Segment Open

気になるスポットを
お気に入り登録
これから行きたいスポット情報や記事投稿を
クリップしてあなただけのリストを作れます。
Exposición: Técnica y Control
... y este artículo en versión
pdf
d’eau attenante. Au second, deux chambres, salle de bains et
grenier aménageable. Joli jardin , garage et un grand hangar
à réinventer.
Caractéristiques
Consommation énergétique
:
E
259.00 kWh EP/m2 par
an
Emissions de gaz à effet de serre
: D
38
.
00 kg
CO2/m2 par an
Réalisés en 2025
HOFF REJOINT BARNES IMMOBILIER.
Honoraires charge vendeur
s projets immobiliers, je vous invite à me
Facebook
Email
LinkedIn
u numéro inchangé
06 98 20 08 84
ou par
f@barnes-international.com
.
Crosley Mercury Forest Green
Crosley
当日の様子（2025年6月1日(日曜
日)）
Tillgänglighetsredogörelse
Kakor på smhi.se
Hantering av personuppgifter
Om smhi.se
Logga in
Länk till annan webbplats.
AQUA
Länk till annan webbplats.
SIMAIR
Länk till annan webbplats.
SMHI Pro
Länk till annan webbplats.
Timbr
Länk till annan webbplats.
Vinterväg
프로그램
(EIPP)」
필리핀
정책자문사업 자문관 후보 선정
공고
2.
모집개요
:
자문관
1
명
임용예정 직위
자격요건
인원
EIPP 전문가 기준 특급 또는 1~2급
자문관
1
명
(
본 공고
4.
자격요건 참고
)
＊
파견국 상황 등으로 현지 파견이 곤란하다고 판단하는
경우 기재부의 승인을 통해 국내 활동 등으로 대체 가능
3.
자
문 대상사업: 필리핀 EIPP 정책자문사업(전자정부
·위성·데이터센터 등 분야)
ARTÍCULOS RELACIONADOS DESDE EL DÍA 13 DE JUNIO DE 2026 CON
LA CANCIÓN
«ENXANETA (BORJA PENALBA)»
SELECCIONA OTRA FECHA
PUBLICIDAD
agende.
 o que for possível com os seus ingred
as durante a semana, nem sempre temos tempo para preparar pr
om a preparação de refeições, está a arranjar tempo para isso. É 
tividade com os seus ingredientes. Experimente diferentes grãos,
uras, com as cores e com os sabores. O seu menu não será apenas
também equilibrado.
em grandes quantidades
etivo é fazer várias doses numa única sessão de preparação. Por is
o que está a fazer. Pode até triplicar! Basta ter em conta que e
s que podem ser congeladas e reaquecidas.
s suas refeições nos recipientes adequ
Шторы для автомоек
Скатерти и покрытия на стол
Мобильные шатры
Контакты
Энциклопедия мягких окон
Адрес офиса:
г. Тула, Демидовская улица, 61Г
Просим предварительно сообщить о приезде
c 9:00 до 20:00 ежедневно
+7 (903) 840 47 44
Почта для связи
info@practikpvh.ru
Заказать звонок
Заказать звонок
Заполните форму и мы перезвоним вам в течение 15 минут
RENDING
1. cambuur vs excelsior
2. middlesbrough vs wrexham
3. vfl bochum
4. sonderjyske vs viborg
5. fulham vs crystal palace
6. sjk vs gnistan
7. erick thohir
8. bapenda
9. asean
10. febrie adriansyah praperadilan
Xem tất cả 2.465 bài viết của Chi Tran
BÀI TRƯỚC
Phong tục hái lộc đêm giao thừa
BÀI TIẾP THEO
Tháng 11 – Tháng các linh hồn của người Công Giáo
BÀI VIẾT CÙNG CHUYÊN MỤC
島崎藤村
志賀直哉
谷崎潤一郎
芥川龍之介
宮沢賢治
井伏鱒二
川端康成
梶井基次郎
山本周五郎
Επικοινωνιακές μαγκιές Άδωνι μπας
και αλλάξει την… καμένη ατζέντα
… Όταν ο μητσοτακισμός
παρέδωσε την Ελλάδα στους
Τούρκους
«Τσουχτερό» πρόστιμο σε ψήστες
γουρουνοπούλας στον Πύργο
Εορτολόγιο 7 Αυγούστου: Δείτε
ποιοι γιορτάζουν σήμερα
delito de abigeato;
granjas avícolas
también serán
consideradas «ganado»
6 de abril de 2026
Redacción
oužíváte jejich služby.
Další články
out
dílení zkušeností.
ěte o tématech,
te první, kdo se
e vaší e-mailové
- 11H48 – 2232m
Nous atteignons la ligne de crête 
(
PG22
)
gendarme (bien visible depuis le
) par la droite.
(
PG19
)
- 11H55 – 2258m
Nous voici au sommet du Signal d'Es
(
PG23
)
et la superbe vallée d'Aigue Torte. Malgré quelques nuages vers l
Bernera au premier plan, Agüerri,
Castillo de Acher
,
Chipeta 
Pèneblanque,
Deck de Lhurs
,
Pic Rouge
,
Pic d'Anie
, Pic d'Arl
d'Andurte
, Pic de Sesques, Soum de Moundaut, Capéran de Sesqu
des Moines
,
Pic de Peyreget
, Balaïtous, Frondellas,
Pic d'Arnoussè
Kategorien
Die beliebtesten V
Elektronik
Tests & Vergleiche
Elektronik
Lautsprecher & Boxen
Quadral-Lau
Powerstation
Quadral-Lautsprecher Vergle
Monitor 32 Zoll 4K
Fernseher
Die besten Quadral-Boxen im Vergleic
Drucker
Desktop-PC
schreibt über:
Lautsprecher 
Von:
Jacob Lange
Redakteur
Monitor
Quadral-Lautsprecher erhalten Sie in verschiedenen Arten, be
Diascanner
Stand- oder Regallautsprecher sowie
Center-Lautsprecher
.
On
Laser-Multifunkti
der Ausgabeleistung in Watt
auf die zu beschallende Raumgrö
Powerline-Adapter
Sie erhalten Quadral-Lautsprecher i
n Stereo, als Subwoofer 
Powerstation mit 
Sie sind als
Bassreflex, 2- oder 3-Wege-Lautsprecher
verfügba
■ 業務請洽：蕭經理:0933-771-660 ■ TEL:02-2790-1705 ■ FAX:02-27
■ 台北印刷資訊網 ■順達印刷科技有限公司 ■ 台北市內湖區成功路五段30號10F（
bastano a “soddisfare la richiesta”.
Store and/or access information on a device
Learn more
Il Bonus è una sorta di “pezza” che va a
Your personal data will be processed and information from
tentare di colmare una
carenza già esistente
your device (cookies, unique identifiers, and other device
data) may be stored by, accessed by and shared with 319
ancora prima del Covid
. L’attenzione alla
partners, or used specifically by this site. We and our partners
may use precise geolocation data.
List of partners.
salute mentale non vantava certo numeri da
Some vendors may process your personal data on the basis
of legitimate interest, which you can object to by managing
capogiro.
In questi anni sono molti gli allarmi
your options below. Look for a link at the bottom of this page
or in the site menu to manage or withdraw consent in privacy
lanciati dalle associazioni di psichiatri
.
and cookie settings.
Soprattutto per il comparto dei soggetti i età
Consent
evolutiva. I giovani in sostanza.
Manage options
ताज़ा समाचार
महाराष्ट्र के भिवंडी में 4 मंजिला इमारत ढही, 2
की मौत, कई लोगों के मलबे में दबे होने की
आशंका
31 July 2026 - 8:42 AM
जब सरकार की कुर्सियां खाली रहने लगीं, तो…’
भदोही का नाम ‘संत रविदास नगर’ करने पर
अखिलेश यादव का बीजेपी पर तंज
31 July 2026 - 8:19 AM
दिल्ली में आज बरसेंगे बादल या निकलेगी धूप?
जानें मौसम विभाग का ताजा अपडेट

Segment Closed

DIRECTIONS FOR THIS TASK:
From the entries above, print the lines beginning at the one with "Capéran de Sesqu" and stopping after the one with "your options below.", exactly as written and with nothing else.

EXERCISE SOLUTION:
, Pic de Sesques, Soum de Moundaut, Capéran de Sesqu
des Moines
,
Pic de Peyreget
, Balaïtous, Frondellas,
Pic d'Arnoussè
Kategorien
Die beliebtesten V
Elektronik
Tests & Vergleiche
Elektronik
Lautsprecher & Boxen
Quadral-Lau
Powerstation
Quadral-Lautsprecher Vergle
Monitor 32 Zoll 4K
Fernseher
Die besten Quadral-Boxen im Vergleic
Drucker
Desktop-PC
schreibt über:
Lautsprecher 
Von:
Jacob Lange
Redakteur
Monitor
Quadral-Lautsprecher erhalten Sie in verschiedenen Arten, be
Diascanner
Stand- oder Regallautsprecher sowie
Center-Lautsprecher
.
On
Laser-Multifunkti
der Ausgabeleistung in Watt
auf die zu beschallende Raumgrö
Powerline-Adapter
Sie erhalten Quadral-Lautsprecher i
n Stereo, als Subwoofer 
Powerstation mit 
Sie sind als
Bassreflex, 2- oder 3-Wege-Lautsprecher
verfügba
■ 業務請洽：蕭經理:0933-771-660 ■ TEL:02-2790-1705 ■ FAX:02-27
■ 台北印刷資訊網 ■順達印刷科技有限公司 ■ 台北市內湖區成功路五段30號10F（
bastano a “soddisfare la richiesta”.
Store and/or access information on a device
Learn more
Il Bonus è una sorta di “pezza” che va a
Your personal data will be processed and information from
tentare di colmare una
carenza già esistente
your device (cookies, unique identifiers, and other device
data) may be stored by, accessed by and shared with 319
ancora prima del Covid
. L’attenzione alla
partners, or used specifically by this site. We and our partners
may use precise geolocation data.
List of partners.
salute mentale non vantava certo numeri da
Some vendors may process your personal data on the basis
of legitimate interest, which you can object to by managing
capogiro.
In questi anni sono molti gli allarmi
your options below. Look for a link at the bottom of this page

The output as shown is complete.